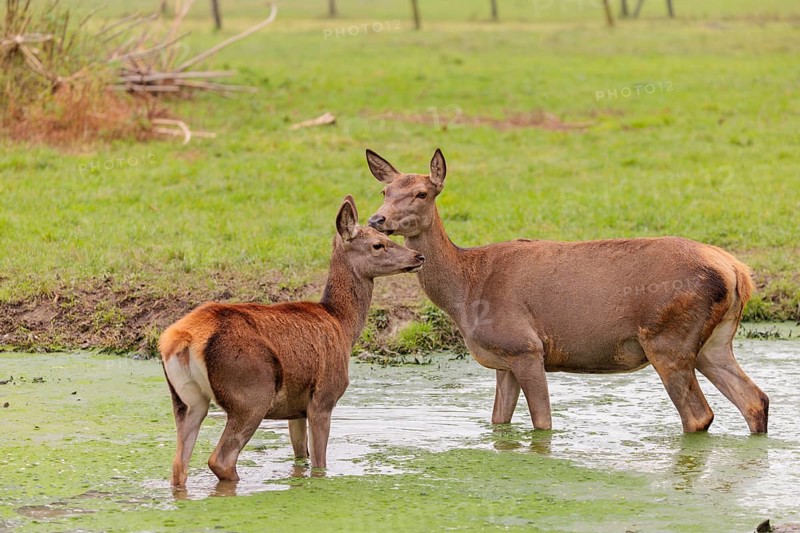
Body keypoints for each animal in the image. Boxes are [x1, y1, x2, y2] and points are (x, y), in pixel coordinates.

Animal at [159, 195, 425, 487]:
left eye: (386, 236)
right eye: (378, 244)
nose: (418, 256)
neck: (342, 324)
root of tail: (182, 340)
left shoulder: (294, 409)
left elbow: (301, 456)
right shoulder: (323, 396)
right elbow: (319, 463)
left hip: (186, 400)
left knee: (178, 465)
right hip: (250, 392)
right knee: (221, 459)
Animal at [365, 148, 769, 435]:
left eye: (421, 193)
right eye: (385, 190)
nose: (377, 219)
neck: (465, 289)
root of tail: (737, 271)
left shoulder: (525, 346)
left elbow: (543, 423)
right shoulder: (504, 359)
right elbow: (498, 422)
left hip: (668, 338)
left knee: (699, 415)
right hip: (714, 342)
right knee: (755, 400)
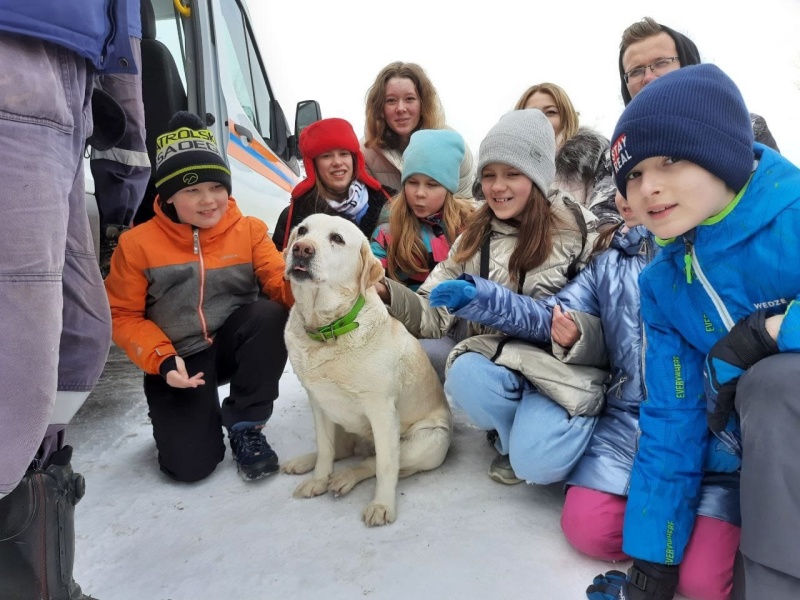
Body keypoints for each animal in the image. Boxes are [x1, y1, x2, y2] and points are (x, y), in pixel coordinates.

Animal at [284, 214, 454, 524]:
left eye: (337, 239)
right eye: (302, 231)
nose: (301, 249)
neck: (329, 330)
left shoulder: (383, 411)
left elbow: (385, 465)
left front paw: (382, 505)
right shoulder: (318, 403)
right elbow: (325, 449)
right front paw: (318, 481)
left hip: (429, 441)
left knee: (372, 461)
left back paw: (345, 478)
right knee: (341, 450)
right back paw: (304, 463)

- What you have to do
Please return only the lines from the top of the data through the line with "left shoulder: (525, 346)", exactly as written, and drop every picture.

- Expected output
Body keypoints for each animal in the image. Boxes are [x1, y1, x2, y2] and points are (x, y), in pixel coordinates.

Animal at [159, 195, 425, 487]:
left eye: (386, 236)
right eye: (378, 244)
nose: (418, 256)
neck: (342, 324)
root of tail: (182, 340)
left shoulder: (294, 409)
left elbow: (301, 456)
right shoulder: (323, 396)
right elbow: (319, 463)
left hip: (186, 400)
left knee: (178, 465)
right hip: (250, 392)
right knee: (221, 459)
Animal at [365, 148, 769, 435]:
left eye: (421, 193)
right eye: (385, 190)
nose: (377, 219)
neck: (465, 289)
root of tail: (737, 271)
left shoulder: (525, 346)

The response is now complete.